Dataset content →
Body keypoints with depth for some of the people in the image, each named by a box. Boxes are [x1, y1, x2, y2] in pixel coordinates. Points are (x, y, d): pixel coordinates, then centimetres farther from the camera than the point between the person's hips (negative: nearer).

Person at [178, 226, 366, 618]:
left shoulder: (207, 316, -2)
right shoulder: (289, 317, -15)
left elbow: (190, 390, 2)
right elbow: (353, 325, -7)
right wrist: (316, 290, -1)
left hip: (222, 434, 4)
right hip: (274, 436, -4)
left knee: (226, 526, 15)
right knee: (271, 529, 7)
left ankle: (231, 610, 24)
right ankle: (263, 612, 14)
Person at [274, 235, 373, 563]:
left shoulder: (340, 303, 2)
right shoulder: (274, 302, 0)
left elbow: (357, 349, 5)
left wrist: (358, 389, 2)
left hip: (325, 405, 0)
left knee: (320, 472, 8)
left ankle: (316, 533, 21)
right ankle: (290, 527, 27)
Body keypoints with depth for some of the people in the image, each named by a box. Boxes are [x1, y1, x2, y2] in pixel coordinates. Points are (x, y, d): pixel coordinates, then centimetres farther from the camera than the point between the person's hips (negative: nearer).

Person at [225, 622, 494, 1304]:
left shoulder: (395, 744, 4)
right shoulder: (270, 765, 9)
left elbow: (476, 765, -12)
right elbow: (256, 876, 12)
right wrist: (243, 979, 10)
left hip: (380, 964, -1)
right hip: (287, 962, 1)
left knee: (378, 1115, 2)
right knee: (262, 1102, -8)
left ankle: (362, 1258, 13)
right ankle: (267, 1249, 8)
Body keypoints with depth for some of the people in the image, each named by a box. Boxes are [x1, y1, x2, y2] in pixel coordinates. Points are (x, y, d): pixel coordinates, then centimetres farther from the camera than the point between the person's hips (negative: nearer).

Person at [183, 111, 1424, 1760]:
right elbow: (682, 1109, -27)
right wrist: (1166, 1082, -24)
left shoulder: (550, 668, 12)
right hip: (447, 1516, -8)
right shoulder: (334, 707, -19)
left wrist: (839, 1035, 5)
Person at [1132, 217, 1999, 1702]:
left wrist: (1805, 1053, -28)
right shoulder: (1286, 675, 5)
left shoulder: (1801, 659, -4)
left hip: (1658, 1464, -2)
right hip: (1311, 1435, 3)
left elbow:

Work request → Keep only the lines from the one containing "right shoulder: (1286, 675, 5)" to the end of the entries, and repeat them exactly.

Solution for this exercise →
right shoulder: (1286, 675, 5)
left shoulder: (1801, 659, -4)
left hip: (1658, 1464, -2)
right hip: (1311, 1435, 3)
left elbow:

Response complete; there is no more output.